Она снова расплакалась. Но на этот раз, предоставив ей утешаться самой, он стал раскуривать трубку, и из нее начали медленно выплывать легкие струйки дыма.
— Ты разочарован?
— Я не знаю. У меня никогда раньше не было беременной дочери, и я понятия не имею, как мне это воспринимать. Это Джесс?
Она кивнула.
— Ты сказала ему?
Она снова кивнула.
— А он?
— Он сказал, что женится на мне. Или заплатит за аборт.
— Свадьба или аборт, — пробормотал Питер Голдсмит и сделал глубокую затяжку. — Ишь ты, каков умник!
Она посмотрела на свои руки, лежащие на коленях. Грязь забилась в морщинки на костяшках и под ногти. «Руки леди выдают ее привычки, — зазвучал внутри ее голос матери. — Беременная дочь. Мне придется покинуть церковную общину. Руки леди…»
Отец смущенно произнес:
— Я бы не хотел совать нос в ваши отношения, но все же он… или ты… как-нибудь предохранялись?
— Я принимала противозачаточные таблетки, — сказала Фрэнни. — Они не сработали.
— В таком случае мне некого винить, разве что вместе вас обоих, — он пристально посмотрел на нее. — Но я не могу сделать этого, Фрэнни. Я не могу обвинять. В шестьдесят четыре люди часто забывают, какими они были в двадцать один. Поэтому мы не будем говорить о вине.

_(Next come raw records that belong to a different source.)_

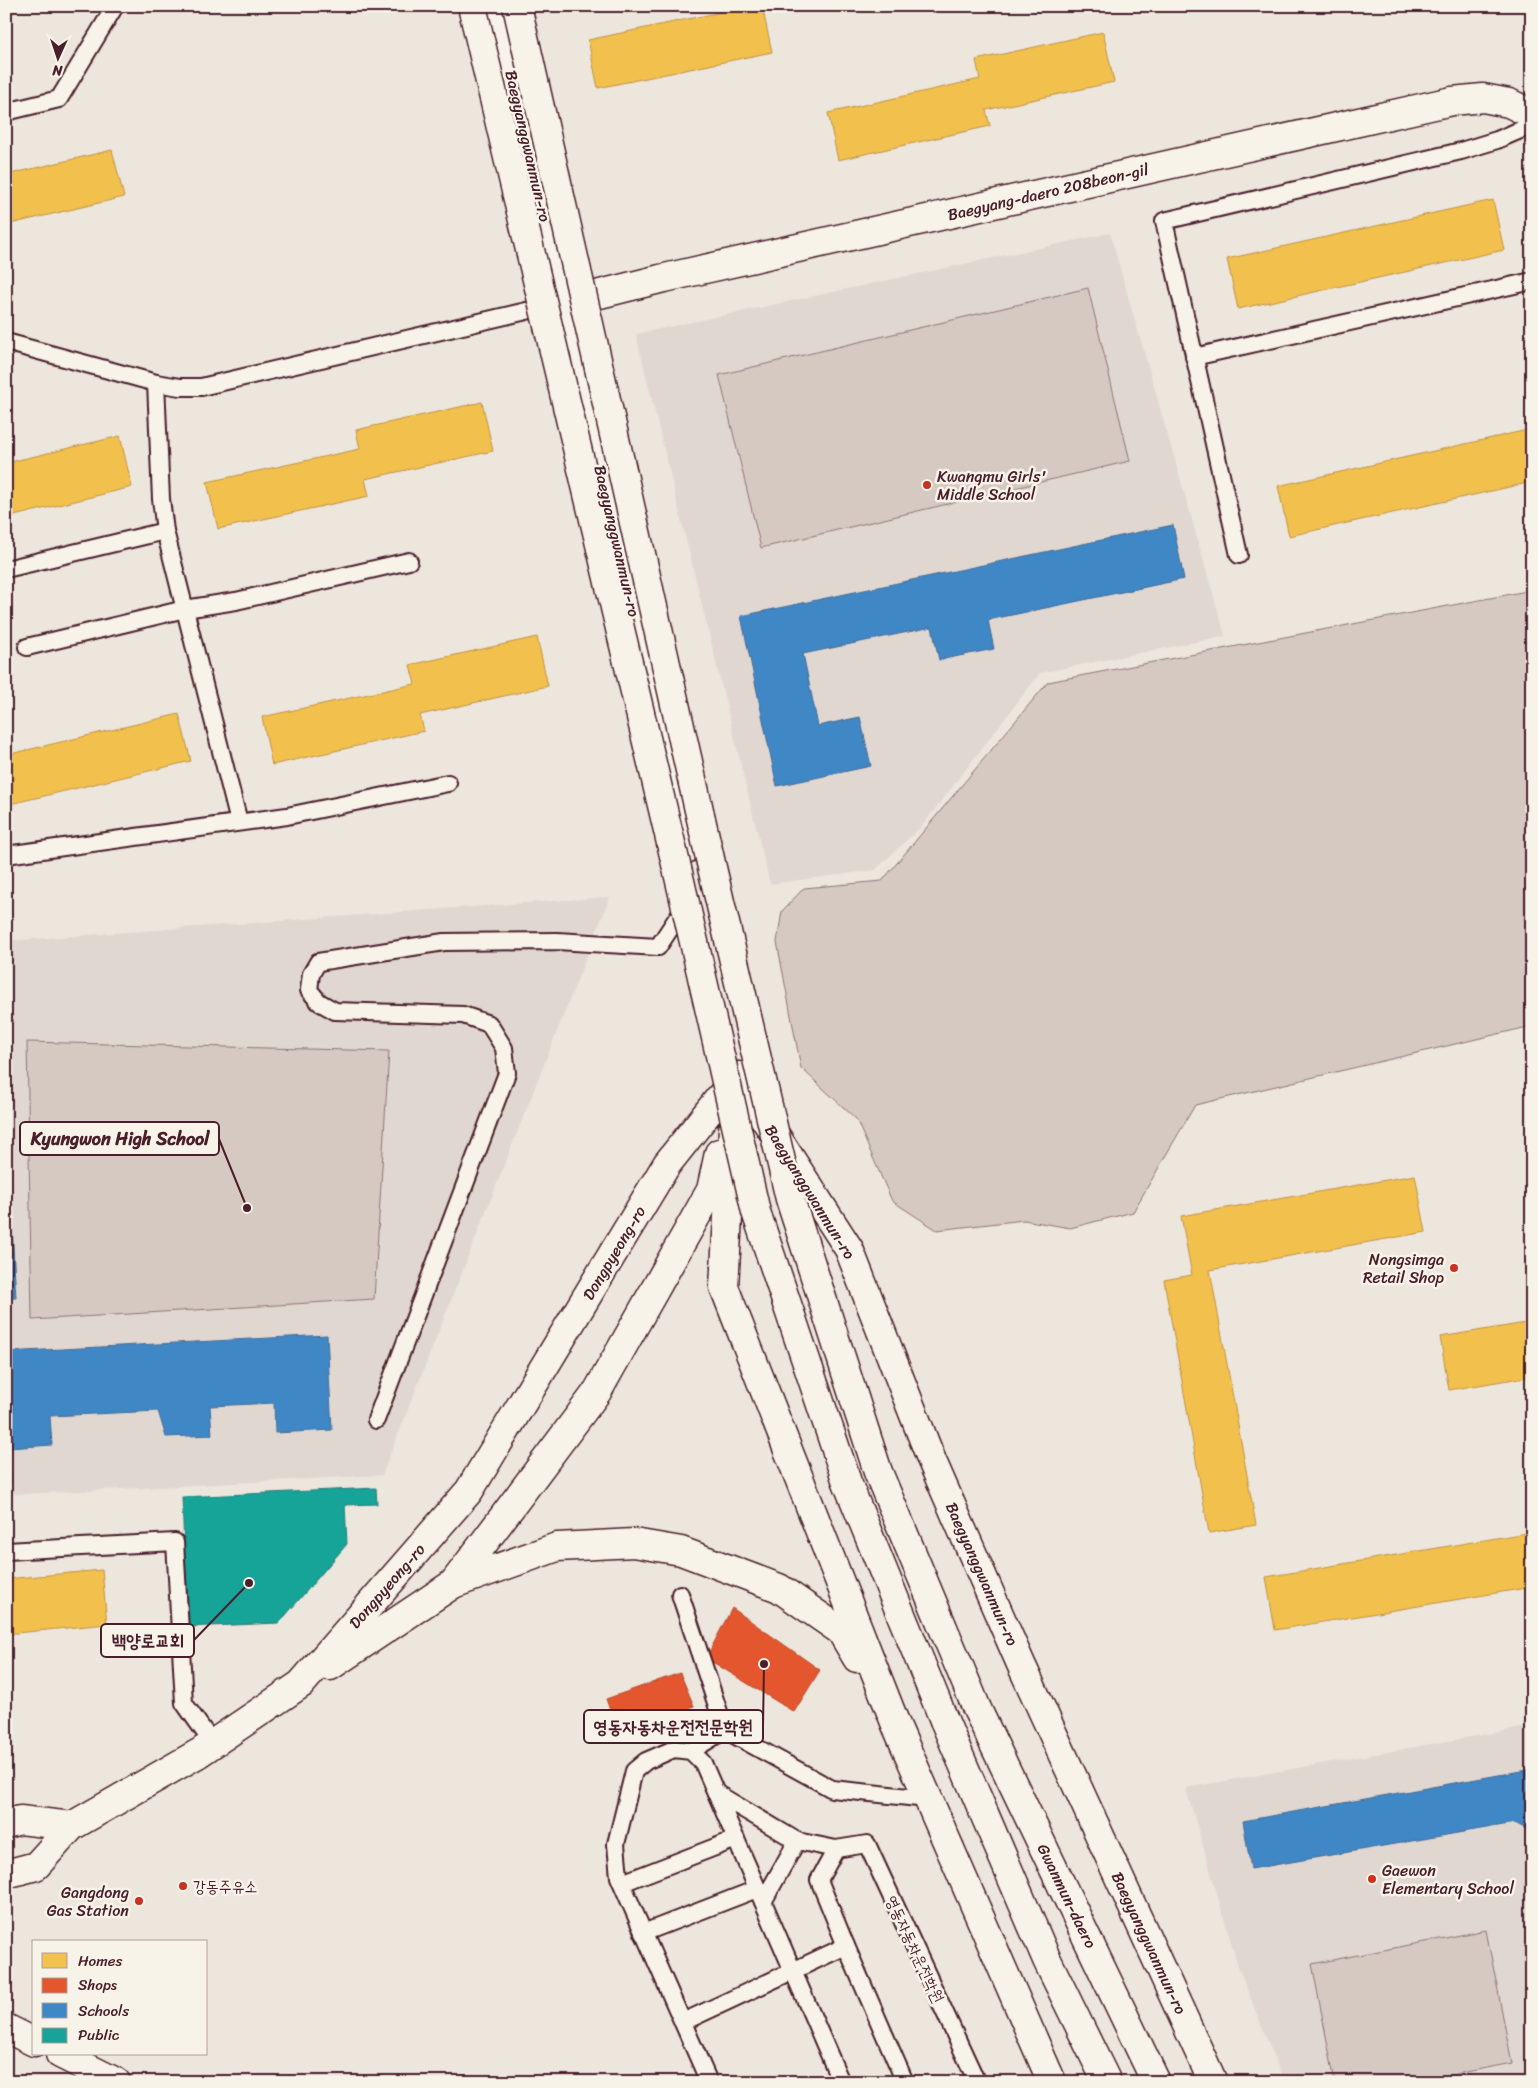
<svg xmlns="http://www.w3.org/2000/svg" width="1538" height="2088" font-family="Sriracha,'Poor Story',sans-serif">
	<rect width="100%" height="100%" fill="#ece6dd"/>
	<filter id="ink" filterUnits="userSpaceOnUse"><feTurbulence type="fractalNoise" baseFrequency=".02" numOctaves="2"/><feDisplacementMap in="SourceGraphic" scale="10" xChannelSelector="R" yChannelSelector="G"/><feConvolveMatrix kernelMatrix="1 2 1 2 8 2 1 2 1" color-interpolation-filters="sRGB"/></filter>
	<g filter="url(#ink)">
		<g fill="#e0d7d0">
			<path d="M 1110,233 L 1225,636 L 1040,673 L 922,826 L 875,870 L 770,884 L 636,334 Z"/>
			<path d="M 610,897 L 382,1475 L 6,1495 L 6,941 Z"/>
			<path d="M 1532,1726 L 1532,2082 L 1284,2082 L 1239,1969 L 1186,1788 Z"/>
		</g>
		<g fill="#d5c9c2" stroke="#907476">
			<path d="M 1088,288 L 1130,461 L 761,548 L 719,375 Z"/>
			<path d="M 1532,590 L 1532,1026 L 1195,1105 L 1133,1212 L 1070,1228 L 1024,1220 L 937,1230 L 892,1201 L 856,1119 L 801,1068 L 777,942 L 782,911 L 804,888 L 882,881 L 1048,682 Z"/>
			<path d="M 27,1042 L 389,1051 L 374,1299 L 32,1320 Z"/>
			<path d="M 1486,1930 L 1512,2063 L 1415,2082 L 1335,2082 L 1312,1964 Z"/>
		</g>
		<g fill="#f2c14e" stroke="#c09044">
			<path d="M 750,6 L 762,6 L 772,52 L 598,88 L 588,40 Z"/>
			<path d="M 1103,32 L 1114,82 L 986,110 L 990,126 L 838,160 L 828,113 L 980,79 L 976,60 Z"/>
			<path d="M 112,150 L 124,197 L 6,225 L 6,175 Z"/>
			<path d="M 1532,190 L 1532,216 L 1526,191 Z"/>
			<path d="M 1493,200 L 1504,250 L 1238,309 L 1227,259 Z"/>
			<path d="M 482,402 L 493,451 L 365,479 L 369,496 L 218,529 L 207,482 L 360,449 L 356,430 Z"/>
			<path d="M 1532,429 L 1532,482 L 1289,536 L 1278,486 Z"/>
			<path d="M 120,436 L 132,487 L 6,518 L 6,463 Z"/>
			<path d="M 537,637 L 548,686 L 420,715 L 424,731 L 272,765 L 262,717 L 415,684 L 410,665 Z"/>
			<path d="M 179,714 L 191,761 L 6,805 L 6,755 Z"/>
			<path d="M 1415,1175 L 1426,1232 L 1210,1270 L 1256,1525 L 1209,1533 L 1164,1280 L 1192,1275 L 1181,1216 Z"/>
			<path d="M 1532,1322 L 1532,1376 L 1449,1390 L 1440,1337 Z"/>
			<path d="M 1532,1532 L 1532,1587 L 1275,1630 L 1266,1577 Z"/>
			<path d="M 102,1570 L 107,1624 L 6,1634 L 6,1579 Z"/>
		</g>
		<g fill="#e4572e" stroke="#b6462d">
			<path d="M 732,1608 L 820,1670 L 794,1712 L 706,1658 Z"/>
			<path d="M 680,1673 L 694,1706 L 619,1736 L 606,1699 Z"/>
		</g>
		<g fill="#3f88c5" stroke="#426897">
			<path d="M 1173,525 L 1184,579 L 988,620 L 994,649 L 939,660 L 932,627 L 803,654 L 818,726 L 860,717 L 871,766 L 777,786 L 741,616 Z"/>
			<path d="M 6,1125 L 16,1298 L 6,1298 Z"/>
			<path d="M 327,1335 L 332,1430 L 275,1433 L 274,1403 L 210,1406 L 212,1435 L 166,1437 L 158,1411 L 50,1416 L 52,1445 L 9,1448 L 11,1482 L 6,1483 L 6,1352 Z"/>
			<path d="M 1532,1769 L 1532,1832 L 1515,1823 L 1251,1869 L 1243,1821 Z"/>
		</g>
		<path fill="#17a398" stroke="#267b77" d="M 376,1488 L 377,1504 L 345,1505 L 347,1544 L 279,1623 L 187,1627 L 182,1497 Z"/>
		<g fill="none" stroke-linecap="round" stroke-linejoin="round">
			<defs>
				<g id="service">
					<path d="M 6,112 L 59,99 L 115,6"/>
					<path d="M 6,342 L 156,383 L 180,387 L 201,387 L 552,305"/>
					<path d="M 1194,357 L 1532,281"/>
					<path d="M 156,383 L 161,499 L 165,531 L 239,822"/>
					<path d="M 1239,555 L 1164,221 L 1461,151 L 1497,140 L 1532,125"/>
					<path d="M 6,569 L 165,531"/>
					<path d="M 27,647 L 185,609 L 236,601 L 409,561"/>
					<path d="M 6,855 L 287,816 L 448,783"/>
					<path d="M 376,1420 L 507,1073 L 504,1048 L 489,1024 L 463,1015 L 335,1011 L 319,1002 L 309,990 L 311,974 L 318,962 L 444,942 L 557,941 L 658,947 L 687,903"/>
					<path d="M 6,1551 L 175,1542 L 184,1703 L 213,1744"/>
					<path d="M 680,1594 L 725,1730"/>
					<path d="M 691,1751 L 725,1730 L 832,1789 L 928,1799"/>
					<path d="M 716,1793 L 797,1841"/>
					<path d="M 622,1883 L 736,1839"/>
					<path d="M 763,1902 L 797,1841 L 836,1849"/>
					<path d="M 643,1933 L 757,1889"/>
					<path d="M 683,2022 L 846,1946"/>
					<path d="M 709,2082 L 619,1877 L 616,1844 L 634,1771 L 646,1761 L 674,1749 L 691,1751 L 703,1763 L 841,2082"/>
					<path d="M 905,2082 L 846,1946 L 819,1880 L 836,1849 L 867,1844 L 977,2082"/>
				</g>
				<g id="minor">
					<path d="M 564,303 L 660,279 L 1452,101 L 1483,98 L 1509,103 L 1532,114"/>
					<path d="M 6,2028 L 34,2042"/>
					<path d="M 60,2054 L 116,2082"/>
				</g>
				<g id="secondary">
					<path d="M 496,6 L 686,849"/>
					<path d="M 737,1076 L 849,1249 L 932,1461 L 1020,1662 L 1213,2082"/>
					<path d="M 733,1129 L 724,1287 L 896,1725 L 1052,2082"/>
					<path d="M 453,1584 L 597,1392 L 711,1190 L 719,1153"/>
					<path d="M 330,1666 L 453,1584 L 557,1547 L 634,1543 L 681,1551 L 779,1588 L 841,1631 L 857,1658"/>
					<path d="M 6,1824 L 20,1820 L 72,1826"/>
					<path d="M 6,1874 L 36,1866 L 72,1826 L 199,1753 L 301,1684 L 469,1491 L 667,1164 L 737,1076"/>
				</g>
				<g id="trunk">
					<path d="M 977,1709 L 1156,2082"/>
					<path d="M 944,1720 L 1047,1960 L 1107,2082"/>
				</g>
			</defs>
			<use href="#service" stroke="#4a1f2b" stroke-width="20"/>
			<use href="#minor" stroke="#4a1f2b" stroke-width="31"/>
			<use href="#secondary" stroke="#4a1f2b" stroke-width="31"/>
			<use href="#trunk" stroke="#4a1f2b" stroke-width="31"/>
			<use href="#service" stroke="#f7f3e8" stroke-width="16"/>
			<use href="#minor" stroke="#f7f3e8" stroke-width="28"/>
			<use href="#secondary" stroke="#f7f3e8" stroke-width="28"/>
			<use href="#trunk" stroke="#f7f3e8" stroke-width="28"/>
			<defs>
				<g id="trunk-bridge">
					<path d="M 472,6 L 680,881 L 756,1212 L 847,1482 L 944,1720"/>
					<path d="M 517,6 L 713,872 L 790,1199 L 878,1472 L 977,1709"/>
				</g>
			</defs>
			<use href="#trunk-bridge" stroke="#4a1f2b" stroke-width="31" stroke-linecap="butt"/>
			<use href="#trunk-bridge" stroke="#f7f3e8" stroke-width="28"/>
		</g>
	</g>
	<g fill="#c8321e" stroke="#f7f3e8" stroke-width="2">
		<circle cx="927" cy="485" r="5"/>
		<circle cx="1454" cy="1268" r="5"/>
		<circle cx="1372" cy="1879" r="5"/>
		<circle cx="183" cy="1886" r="5"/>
		<circle cx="139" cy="1901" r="5"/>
	</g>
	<g text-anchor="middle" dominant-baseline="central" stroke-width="5" stroke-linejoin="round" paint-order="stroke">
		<g font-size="16" fill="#4a1f2b" stroke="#f7f3e8">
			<text transform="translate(528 146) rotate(77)">Baegyanggwanmun-ro</text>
			<text transform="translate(1048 192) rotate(-13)">Baegyang-daero 208beon-gil</text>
			<text transform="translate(617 541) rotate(77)">Baegyanggwanmun-ro</text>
			<text transform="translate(810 1192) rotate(58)">Baegyanggwanmun-ro</text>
			<text transform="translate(614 1253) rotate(-59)">Dongpyeong-ro</text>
			<text transform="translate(982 1574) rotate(66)">Baegyanggwanmun-ro</text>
			<text transform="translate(387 1586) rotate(-49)">Dongpyeong-ro</text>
			<text transform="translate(1067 1896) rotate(64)">Gwanmun-daero</text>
			<text transform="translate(1149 1943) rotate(65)">Baegyanggwanmun-ro</text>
			<text transform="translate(915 1949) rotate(65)">영동자동차운전학원</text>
		</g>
		<g font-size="16" fill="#4a1f2b" stroke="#f7f3e8" text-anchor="start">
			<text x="937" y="476">Kwangmu Girls'<tspan x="937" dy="18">Middle School</tspan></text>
			<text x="1444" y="1259" text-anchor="end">Nongsimga<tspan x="1444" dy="18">Retail Shop</tspan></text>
			<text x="1382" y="1870">Gaewon<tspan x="1382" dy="18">Elementary School</tspan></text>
			<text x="193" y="1886">강동주유소</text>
			<text x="129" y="1892" text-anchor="end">Gangdong<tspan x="129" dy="18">Gas Station</tspan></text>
		</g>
	</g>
	<path fill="none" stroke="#4a1f2b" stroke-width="2" d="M247 1208L219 1139M249 1583L194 1640M764 1664L763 1727"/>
	<g fill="#4a1f2b" stroke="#f7f3e8" stroke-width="2">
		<circle cx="247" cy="1208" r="5"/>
		<circle cx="249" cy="1583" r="5"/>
		<circle cx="764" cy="1664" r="5"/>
	</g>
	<g fill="#f7f3e8" stroke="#4a1f2b" stroke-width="2">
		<rect x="20" y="1122" width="199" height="33" rx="5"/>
		<rect x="101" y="1624" width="93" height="33" rx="5"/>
		<rect x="584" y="1710" width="179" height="33" rx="5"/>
	</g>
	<g font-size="18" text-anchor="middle" font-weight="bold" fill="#4a1f2b">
		<text x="120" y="1145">Kyungwon High School</text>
		<text x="148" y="1647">백양로교회</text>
		<text x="673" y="1733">영동자동차운전전문학원</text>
	</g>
	<rect width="1538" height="2088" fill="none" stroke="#f7f3e8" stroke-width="25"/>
	<rect x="12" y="12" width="1513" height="2063" fill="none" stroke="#4a1f2b" stroke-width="2" filter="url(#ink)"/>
	<rect x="32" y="1940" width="175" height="115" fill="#f7f3e8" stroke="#b29e9c"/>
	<rect x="42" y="1953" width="25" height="15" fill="#f2c14e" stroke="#b29e9c"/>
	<text x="78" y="1966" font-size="15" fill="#4a1f2b">Homes</text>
	<rect x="42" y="1978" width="25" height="15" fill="#e4572e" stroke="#b29e9c"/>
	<text x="78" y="1990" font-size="15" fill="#4a1f2b">Shops</text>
	<rect x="42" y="2003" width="25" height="15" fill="#3f88c5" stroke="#b29e9c"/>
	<text x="78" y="2016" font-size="15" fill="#4a1f2b">Schools</text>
	<rect x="42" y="2028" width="25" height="15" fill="#17a398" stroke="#b29e9c"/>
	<text x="78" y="2040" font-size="15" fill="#4a1f2b">Public</text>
	<g transform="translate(58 58) rotate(183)" stroke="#f7f3e8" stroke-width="4" paint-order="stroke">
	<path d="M0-4L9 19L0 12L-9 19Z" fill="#4a1f2b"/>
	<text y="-8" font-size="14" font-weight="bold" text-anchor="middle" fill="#4a1f2b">N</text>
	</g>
</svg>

Фрэнни почувствовала огромное облегчение. Это было немного сродни обмороку.
— Зато твоя мать, — продолжат Питер Голдсмит, — найдет, что сказать о вине. Я не остановлю ее, но и поддерживать не буду. Ты понимаешь меня?
Она кивнула. Отец больше уже не пытался возражать ее матери. Вслух. Все из-за ее ядовитого языка. Когда ей возражают, она порой может потерять контроль над собой как-то предупредил Фрэнни отец. А когда она теряет контроль над собой, у нее запросто может появиться желание зарезать человека своим острым языком, и раскаяние наступит слишком поздно, чтобы успеть спасти раненую жертву. Фрэнни предполагала, что, возможно, много лет назад отец встал перед выбором: противостоять ей и неизбежно прийти к разводу или смириться. Он предпочел последнее, но на свой лад.